I am trying to better understand delete mutations, specifically when deleting edges.

Using the following example schema and data:

type Person {
  first_name
  last_name
  has_spaceships
}
type Spaceship {
  ship_name
  is_owned_by
}
is_owned_by: uid @reverse .
has_spaceships: [uid] .
{
    set {
        _:Person <first_name> "Han" .
        _:Person <last_name> "Solo" .
        _:Person <dgraph.type> "Person" .
        _:Person <has_spaceships> _:Spaceship .

        _:Spaceship <is_owned_by> _:Person .
        _:Spaceship <ship_name> "Falcon" .
        _:Spaceship <dgraph.type> "Spaceship" .
    }
}

I can run the following Person query:

{
    query(func: type("Person")) {
        uid
        first_name
        last_name
        dgraph.type
        has_spaceship: ~is_owned_by {
            uid
            ship_name
            dgraph.type
        }
    }
}

This will show me Han (0x1) and an edge connection to his spaceship Falcon (0x2).

I can run this Spaceship query:

{
    query(func: type("Spaceship")) {
        uid
        ship_name
        dgraph.type
        is_owned_by {
            uid
            first_name
            dgraph.type
        }
    }
}

And that will show me the Falcon spaceship and an edge connection to the person Han.

Now if I delete Han, using S * *:

{
    delete {
        <0x1> * * .
    }
}

Repeating the Person query shows that all the predicates of 0x1 (“Han”) are gone, and the edge still exists.

uid "0x1"
  has_spaceship {
      uid         "0x2"
      ship_name   "Falcon"
      dgraph.type ["Spaceship"]
  }

If I reset all the data and instead of deleting the Person node, I instead delete the Spaceship node using S * *:

{
    delete {
        <0x2> * * .
    }
}

I can run the Person query and the edge will be gone. And of course I can run the Spaceship query and the Falcon node will be gone.

Question

I assume that the edge was only deleted when I deleted the Spaceship node because of the direction of the edge. The edge was a one-way relation from the Spaceship to the Person, not from the Person to the Spaceship. Is my assumption correct?

delete {
        <0x1> * * .
    }

Instructs Dgraph to delete every predicate it knows about node 0zx01.
The way it is done is to check ‘dgraph.type’ value for 0x01, which is ‘Person’. Then find the list of potential predicates using the type system.
It will find first_name, last_name, and has_spaceships and so will delete those predicates for this node.
As you saw it will not delete the predicate “is_owned_by” which is by the way on node 0x02.

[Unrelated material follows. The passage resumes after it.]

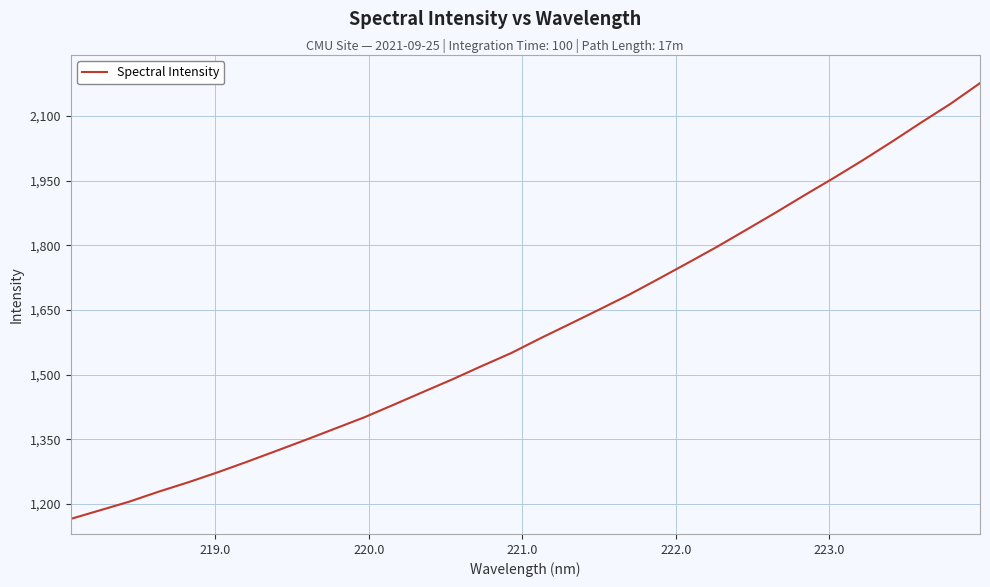

Reading right to left, what are all the values shown in this chart?

2176.5	2128.9	2085.6	2041.0	1997.7	1956.2	1916.2	1875.2	1835.4	1795.9	1758.4	1721.3	1684.9	1651.0	1617.7	1584.6	1550.2	1520.2	1489.4	1460.1	1430.5	1401.3	1375.1	1349.0	1323.5	1298.2	1273.7	1250.6	1229.0	1205.9	1185.7	1165.7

GraphQL and DQL schemas - GraphQL dql provides info about the DQL Type system,
You can declare the reverse in Person using the angle bracket notation

type Person {
  <~is_owned_by>
}

In fact in your schema you declared a predicate has_spaceships but you can use directly ~is_owned_by, which you do in the query has_spaceship: ~is_owned_by

Declaring <~is_owned_by> in the Person type will make expand(all) and delete work.